Three years ago an encounter with a rogue recruiter  left me wiser and poorer.  He disappeared owing me a sum of money large enough to matter,  but not significant enough to make it economic to pursue him through the courts. This was his modus operandi. I  found I had been an easy  target.  My lesson was to be much tighter with my paperwork and my research and more contained about personal interaction. After a period of extensive cynicism where I viewed everyone with deep distrust, I am finding a balance, but I do remember to touch my professional scar tissue when in doubt .

Jeff is 27 and a Junior Consultant with a major international organisation. He was in two interview processes recently,  one with another similar organisation where the job content was less interesting,  but offered an excellent compensation package. The second was with an organisation where an old family friend would be his boss.  He had been made a verbal offer for what seemed like his dream job. He had instantly established a rapport with the hiring manager, a familiar face from his High School days. They had played squash a few times and a start date had been agreed.  Jeff turned down Job Offer 1,  but then sadly, Job Offer 2 failed to materialise.  An internal candidate was appointed.
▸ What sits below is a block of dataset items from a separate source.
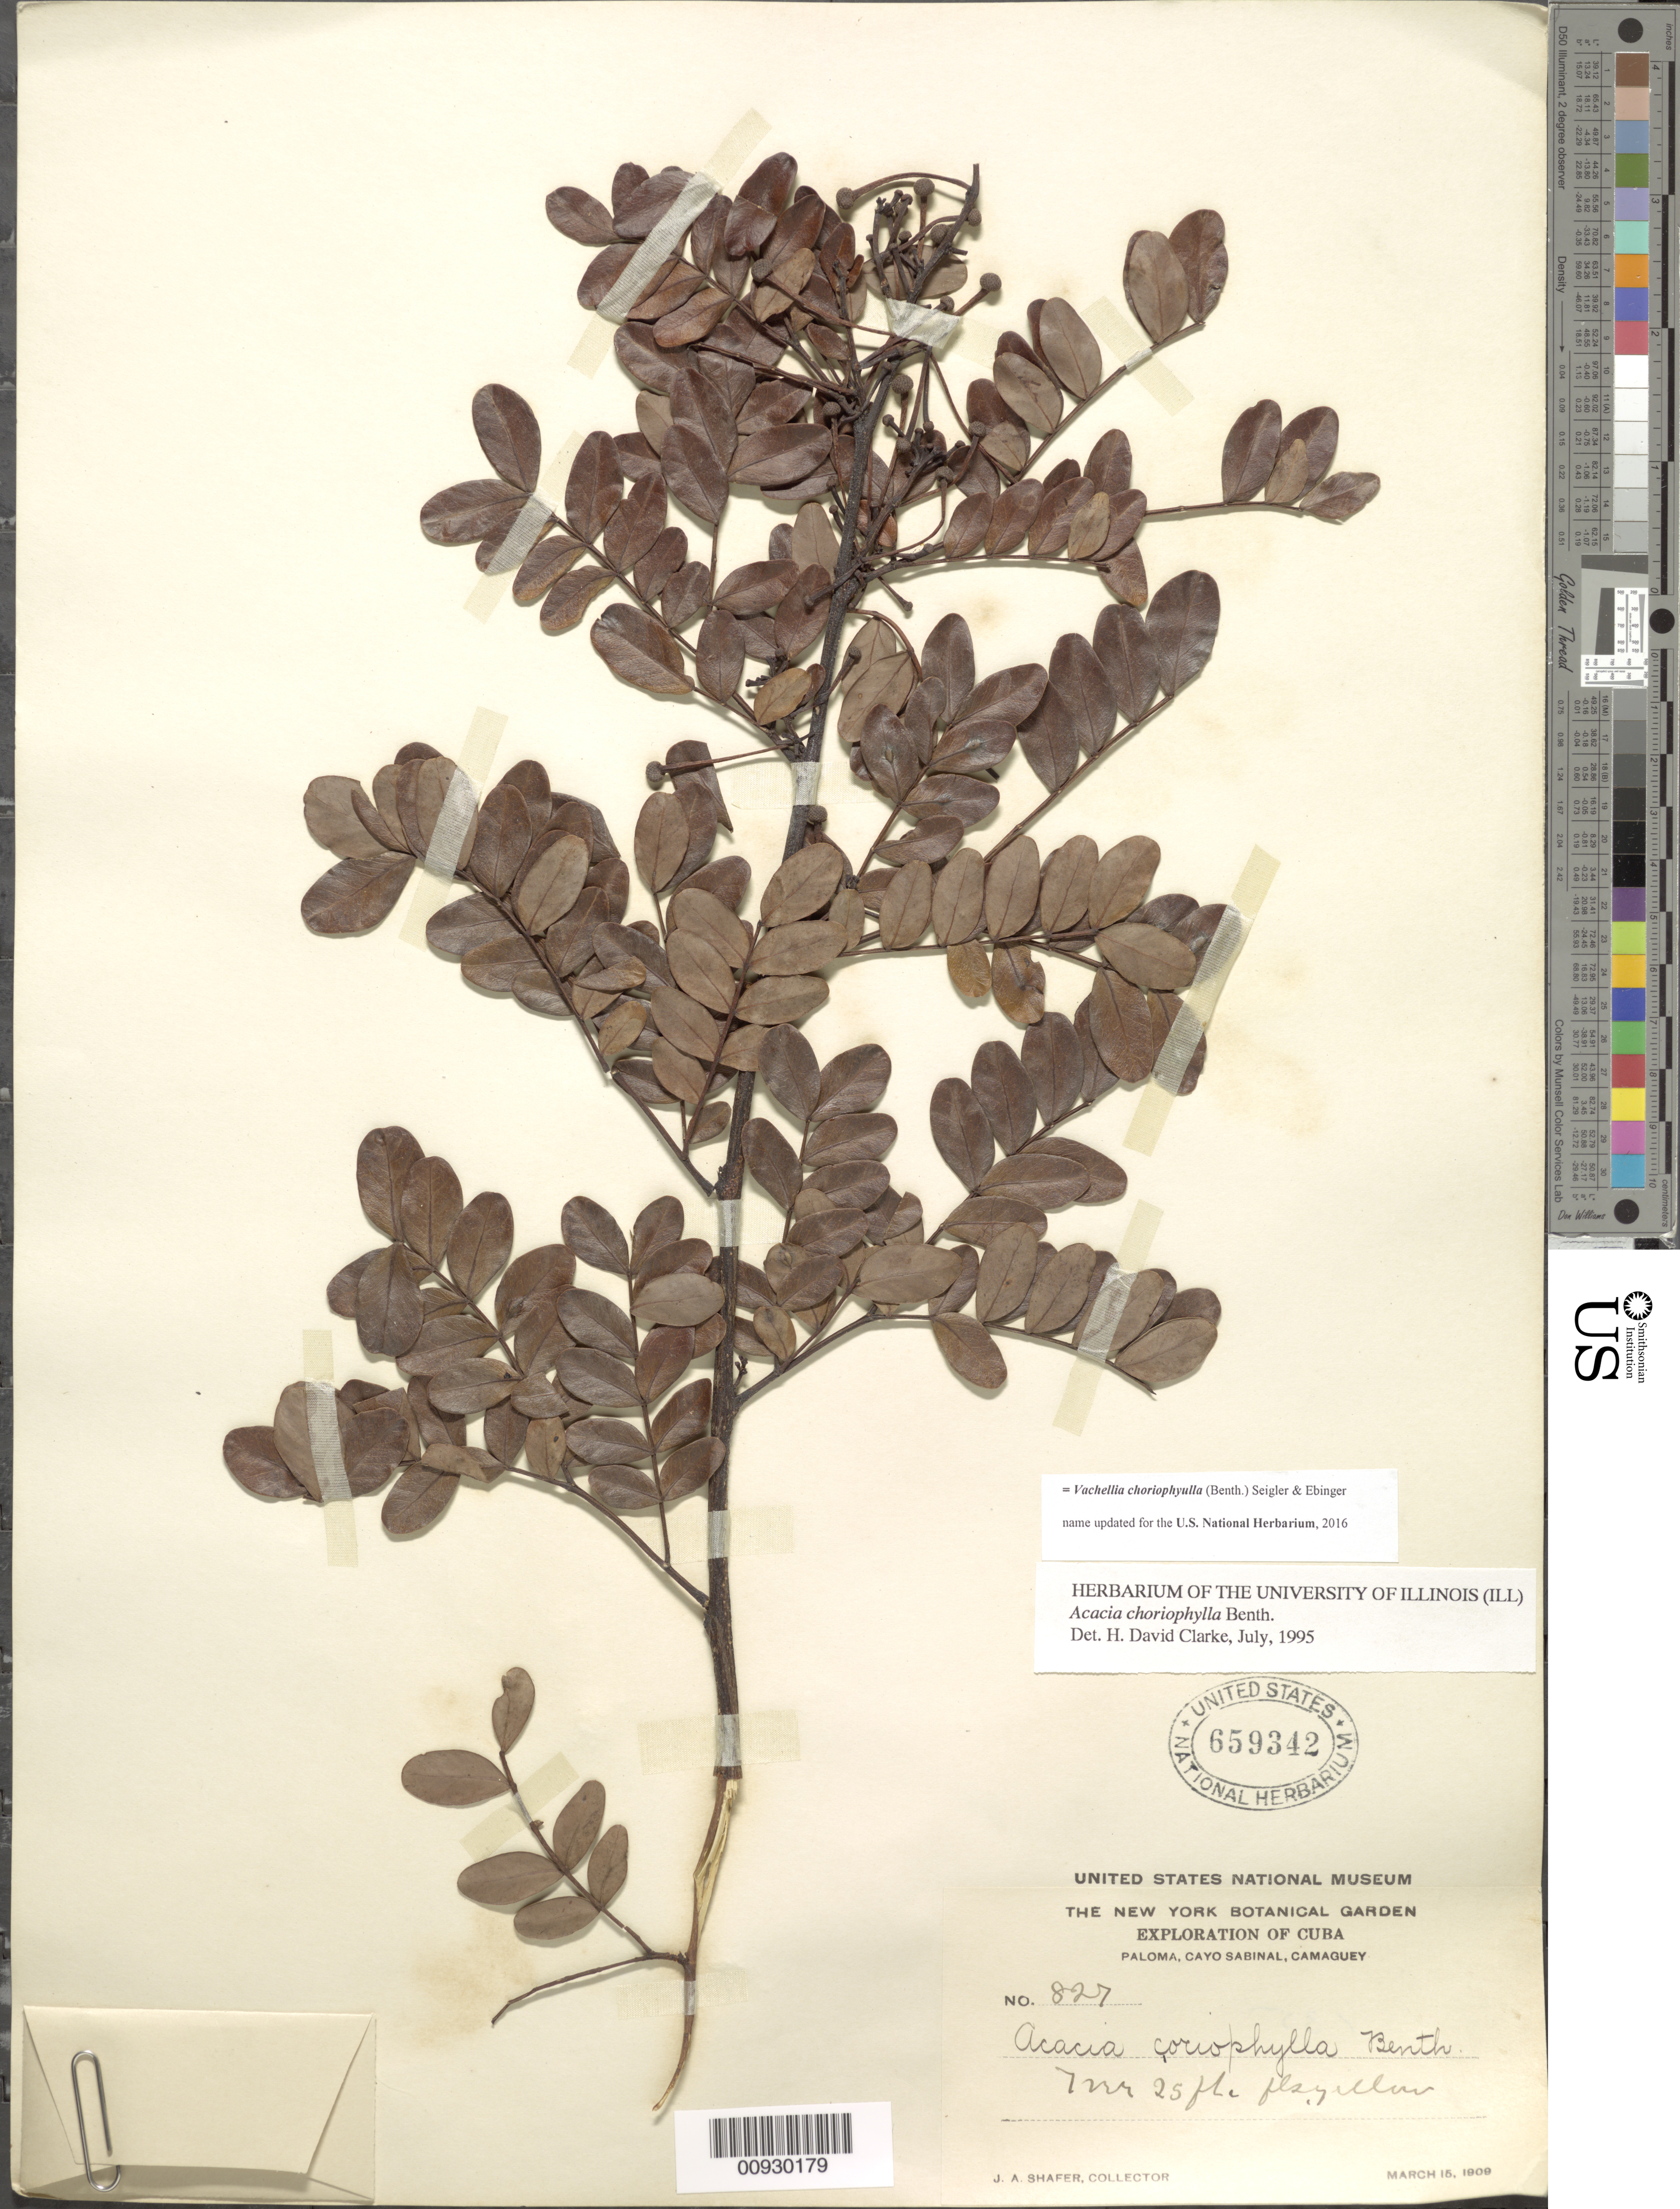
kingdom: Plantae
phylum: Tracheophyta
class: Magnoliopsida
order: Fabales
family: Fabaceae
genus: Vachellia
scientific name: Vachellia choriophylla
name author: (Benth.) Seigler & Ebinger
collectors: J. A. Shafer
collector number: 827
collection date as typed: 15 Mar 1909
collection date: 1909-03-15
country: Cuba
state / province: Camagüey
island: Cuba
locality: Paloma, Cayo Sabinal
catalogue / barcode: US 659342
Although Jeff hadn’t resigned from his present role (he nearly did) so he does still have a job, but a  more junior colleague was promoted over him. This in real terms is demotion by another name. He had discussed his job offer conundrum with his current boss and colleague with whom he is very good friends at their regular TGIF pub outings

The moral of these vignettes of professional relationships that turned sour:

  • Just because someone acts like your friend it doesn’t mean to say they are. I found that out to my cost. Your boss in particular will put organisational needs first. Your co-workers can be your competitors.
  • The blurring of professional and personal relationships can cause difficulties.  I was a victim of white-collar fraud which is more serious and intentional. But caution when confiding personal information in the workplace even with peers, is always advisable.
  • In any process you need to find the steps involved and who the decision makers are.  A line manager may want you on the team but may not know of other factors playing out in the background: budgets, internal HR policy etc. Try and get as much in writing as you can. People  make commitments in good faith and are over ruled. Others go beyond their authority level to impress.
  • A verbal offer is not binding.  Sort out contractual arrangements  before  rejecting other offers and especially discussing the situation with your employers.

Jeff is upset,  angry and frustrated. Is he wiser? I hope so!

Upside? He now has some career scar tissue!